🤖 AI Summary
Multi-view multi-object association remains a critical challenge in 3D reconstruction—particularly in textureless, high-density scenes with low camera overlap—where appearance-based or epipolar-constraint-driven methods suffer from insufficient robustness. This paper proposes a training-free, geometry-driven framework: first, a δ-overlap graph is constructed to model spatial proximity among cross-view detection bounding boxes; second, outlier suppression and match verification are jointly performed via interquartile range (IQR) filtering and 3D back-projection error minimization; finally, epipolar-geometric consistency is used to weight graph edges, followed by δ-neighborhood clustering for robust instance association. Crucially, the method operates entirely without appearance features. It significantly outperforms existing geometry-based baselines under challenging conditions—including textureless surfaces and sensor noise—and demonstrates strong scalability for large-scale real-world 3D reconstruction.
📝 Abstract
Multi-view multi-object association is a fundamental step in 3D reconstruction pipelines, enabling consistent grouping of object instances across multiple camera views. Existing methods often rely on appearance features or geometric constraints such as epipolar consistency. However, these approaches can fail when objects are visually indistinguishable or observations are corrupted by noise.
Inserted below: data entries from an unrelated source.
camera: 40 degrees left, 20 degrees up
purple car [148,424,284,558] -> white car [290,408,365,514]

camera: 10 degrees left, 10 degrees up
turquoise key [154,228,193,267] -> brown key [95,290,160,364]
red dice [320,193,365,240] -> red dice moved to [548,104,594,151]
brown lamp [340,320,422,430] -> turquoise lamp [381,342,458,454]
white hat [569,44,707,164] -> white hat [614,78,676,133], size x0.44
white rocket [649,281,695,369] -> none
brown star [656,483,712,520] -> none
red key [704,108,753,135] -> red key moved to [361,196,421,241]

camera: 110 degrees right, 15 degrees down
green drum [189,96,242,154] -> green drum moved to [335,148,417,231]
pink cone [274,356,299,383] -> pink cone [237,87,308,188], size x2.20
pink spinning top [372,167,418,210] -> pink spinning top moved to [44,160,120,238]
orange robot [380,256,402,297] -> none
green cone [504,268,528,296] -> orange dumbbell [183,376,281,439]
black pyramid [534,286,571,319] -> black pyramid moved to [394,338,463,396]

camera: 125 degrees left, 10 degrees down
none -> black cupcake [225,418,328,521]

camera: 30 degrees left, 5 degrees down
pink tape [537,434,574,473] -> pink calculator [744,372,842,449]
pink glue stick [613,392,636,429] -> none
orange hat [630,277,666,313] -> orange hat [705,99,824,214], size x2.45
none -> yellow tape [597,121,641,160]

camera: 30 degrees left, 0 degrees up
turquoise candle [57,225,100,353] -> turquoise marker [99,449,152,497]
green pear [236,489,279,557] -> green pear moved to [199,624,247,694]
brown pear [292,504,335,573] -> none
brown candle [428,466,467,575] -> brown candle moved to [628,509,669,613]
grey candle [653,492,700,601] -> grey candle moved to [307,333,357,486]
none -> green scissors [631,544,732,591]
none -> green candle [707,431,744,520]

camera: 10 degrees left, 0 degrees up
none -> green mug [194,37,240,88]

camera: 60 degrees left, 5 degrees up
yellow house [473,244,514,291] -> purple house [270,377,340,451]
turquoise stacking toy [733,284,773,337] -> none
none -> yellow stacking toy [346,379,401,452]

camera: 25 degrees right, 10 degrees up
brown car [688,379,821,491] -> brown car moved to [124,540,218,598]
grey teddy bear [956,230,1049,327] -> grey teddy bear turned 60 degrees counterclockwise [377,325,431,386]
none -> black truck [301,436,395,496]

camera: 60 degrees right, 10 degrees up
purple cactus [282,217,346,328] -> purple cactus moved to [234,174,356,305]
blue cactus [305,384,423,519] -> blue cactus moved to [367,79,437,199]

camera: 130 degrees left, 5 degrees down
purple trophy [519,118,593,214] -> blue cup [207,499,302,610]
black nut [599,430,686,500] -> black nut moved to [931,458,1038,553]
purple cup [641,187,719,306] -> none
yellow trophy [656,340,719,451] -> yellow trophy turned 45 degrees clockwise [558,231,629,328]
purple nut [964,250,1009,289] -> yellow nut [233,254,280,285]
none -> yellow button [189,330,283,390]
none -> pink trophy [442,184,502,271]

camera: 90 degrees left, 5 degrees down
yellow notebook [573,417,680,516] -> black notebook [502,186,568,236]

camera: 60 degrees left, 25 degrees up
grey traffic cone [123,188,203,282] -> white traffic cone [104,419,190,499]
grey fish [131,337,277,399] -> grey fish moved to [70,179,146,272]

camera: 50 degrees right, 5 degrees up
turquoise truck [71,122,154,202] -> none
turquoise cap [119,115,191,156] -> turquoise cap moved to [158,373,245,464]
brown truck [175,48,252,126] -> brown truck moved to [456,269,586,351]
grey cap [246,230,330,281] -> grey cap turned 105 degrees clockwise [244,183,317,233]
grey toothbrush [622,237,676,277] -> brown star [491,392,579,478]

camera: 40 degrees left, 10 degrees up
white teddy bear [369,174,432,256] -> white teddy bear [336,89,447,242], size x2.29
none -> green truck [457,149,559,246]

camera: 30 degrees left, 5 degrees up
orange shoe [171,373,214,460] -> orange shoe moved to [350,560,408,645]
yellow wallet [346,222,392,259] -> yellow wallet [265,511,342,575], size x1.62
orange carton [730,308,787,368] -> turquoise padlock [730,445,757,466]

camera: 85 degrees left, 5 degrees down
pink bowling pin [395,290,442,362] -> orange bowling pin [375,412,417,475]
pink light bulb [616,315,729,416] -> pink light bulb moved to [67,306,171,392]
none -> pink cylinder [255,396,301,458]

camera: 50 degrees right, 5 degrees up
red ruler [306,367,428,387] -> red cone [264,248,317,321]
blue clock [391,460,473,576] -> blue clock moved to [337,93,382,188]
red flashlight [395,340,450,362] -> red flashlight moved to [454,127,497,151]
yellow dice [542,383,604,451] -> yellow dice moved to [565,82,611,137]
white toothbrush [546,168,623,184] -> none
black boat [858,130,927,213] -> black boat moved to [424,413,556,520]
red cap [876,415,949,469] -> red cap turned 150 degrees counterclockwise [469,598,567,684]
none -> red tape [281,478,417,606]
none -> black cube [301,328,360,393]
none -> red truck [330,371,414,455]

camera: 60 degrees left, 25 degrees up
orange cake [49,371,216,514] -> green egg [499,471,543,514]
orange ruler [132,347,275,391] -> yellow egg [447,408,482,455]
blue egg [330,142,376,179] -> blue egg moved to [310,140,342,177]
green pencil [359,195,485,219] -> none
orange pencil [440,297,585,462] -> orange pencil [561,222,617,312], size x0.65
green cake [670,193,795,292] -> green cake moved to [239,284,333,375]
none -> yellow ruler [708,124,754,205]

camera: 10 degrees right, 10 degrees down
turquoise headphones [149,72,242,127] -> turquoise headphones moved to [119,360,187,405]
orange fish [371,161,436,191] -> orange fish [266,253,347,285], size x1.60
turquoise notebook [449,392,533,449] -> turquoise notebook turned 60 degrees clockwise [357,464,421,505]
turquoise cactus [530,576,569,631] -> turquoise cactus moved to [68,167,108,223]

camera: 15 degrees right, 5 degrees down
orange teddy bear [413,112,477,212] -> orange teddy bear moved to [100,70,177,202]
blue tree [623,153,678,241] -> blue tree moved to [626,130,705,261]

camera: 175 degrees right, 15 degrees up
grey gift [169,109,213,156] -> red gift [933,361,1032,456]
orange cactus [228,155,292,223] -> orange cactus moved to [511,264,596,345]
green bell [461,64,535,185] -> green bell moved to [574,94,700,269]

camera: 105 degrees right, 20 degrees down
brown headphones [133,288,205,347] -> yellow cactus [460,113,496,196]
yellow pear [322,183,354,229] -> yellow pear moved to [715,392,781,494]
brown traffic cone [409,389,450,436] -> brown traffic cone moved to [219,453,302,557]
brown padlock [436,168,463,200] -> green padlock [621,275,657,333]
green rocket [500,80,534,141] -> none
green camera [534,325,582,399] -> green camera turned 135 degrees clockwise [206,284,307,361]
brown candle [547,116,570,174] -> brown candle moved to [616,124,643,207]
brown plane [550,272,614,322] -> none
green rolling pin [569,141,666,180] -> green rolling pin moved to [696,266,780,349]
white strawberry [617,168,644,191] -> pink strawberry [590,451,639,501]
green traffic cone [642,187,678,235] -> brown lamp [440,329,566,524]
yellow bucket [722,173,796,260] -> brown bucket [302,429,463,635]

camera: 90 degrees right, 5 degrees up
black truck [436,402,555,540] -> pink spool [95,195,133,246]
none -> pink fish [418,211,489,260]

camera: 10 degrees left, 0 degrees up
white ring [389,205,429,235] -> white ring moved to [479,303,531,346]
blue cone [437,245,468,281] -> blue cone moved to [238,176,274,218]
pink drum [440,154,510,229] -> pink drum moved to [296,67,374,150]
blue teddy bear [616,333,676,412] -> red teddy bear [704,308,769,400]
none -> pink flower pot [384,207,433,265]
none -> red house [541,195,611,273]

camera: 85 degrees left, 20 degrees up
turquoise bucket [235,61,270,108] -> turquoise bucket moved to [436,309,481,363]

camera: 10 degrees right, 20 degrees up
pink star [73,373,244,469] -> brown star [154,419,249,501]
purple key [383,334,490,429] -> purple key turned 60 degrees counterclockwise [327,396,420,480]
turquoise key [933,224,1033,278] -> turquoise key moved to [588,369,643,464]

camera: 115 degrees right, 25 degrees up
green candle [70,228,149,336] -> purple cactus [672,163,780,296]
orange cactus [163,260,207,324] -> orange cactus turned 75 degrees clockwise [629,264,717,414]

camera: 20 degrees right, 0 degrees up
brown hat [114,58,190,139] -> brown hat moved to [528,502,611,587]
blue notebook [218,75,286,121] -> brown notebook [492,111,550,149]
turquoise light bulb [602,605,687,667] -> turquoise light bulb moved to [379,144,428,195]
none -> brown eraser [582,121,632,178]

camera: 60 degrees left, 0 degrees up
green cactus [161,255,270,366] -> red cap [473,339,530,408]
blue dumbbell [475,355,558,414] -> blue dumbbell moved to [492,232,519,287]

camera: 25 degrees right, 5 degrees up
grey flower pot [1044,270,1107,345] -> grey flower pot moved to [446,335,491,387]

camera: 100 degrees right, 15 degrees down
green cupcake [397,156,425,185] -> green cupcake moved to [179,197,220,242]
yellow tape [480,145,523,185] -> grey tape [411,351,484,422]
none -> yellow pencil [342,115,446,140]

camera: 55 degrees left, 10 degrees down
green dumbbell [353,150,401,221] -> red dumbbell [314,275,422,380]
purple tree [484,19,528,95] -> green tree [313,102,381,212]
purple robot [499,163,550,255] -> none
We propose C-DOG, a training-free framework that serves as an intermediate module bridging object detection (or pose estimation) and 3D reconstruction, without relying on visual features. It combines connected delta-overlap graph modeling with epipolar geometry to robustly associate detections across views. Each 2D observation is represented as a graph node, with edges weighted by epipolar consistency. A delta-neighbor-overlap clustering step identifies strongly consistent groups while tolerating noise and partial connectivity. To further improve robustness, we incorporate Interquartile Range (IQR)-based filtering and a 3D back-projection error criterion to eliminate inconsistent observations. Extensive experiments on synthetic benchmarks demonstrate that C-DOG outperforms geometry-based baselines and remains robust under challenging conditions, including high object density, without visual features, and limited camera overlap, making it well-suited for scalable 3D reconstruction in real-world scenarios.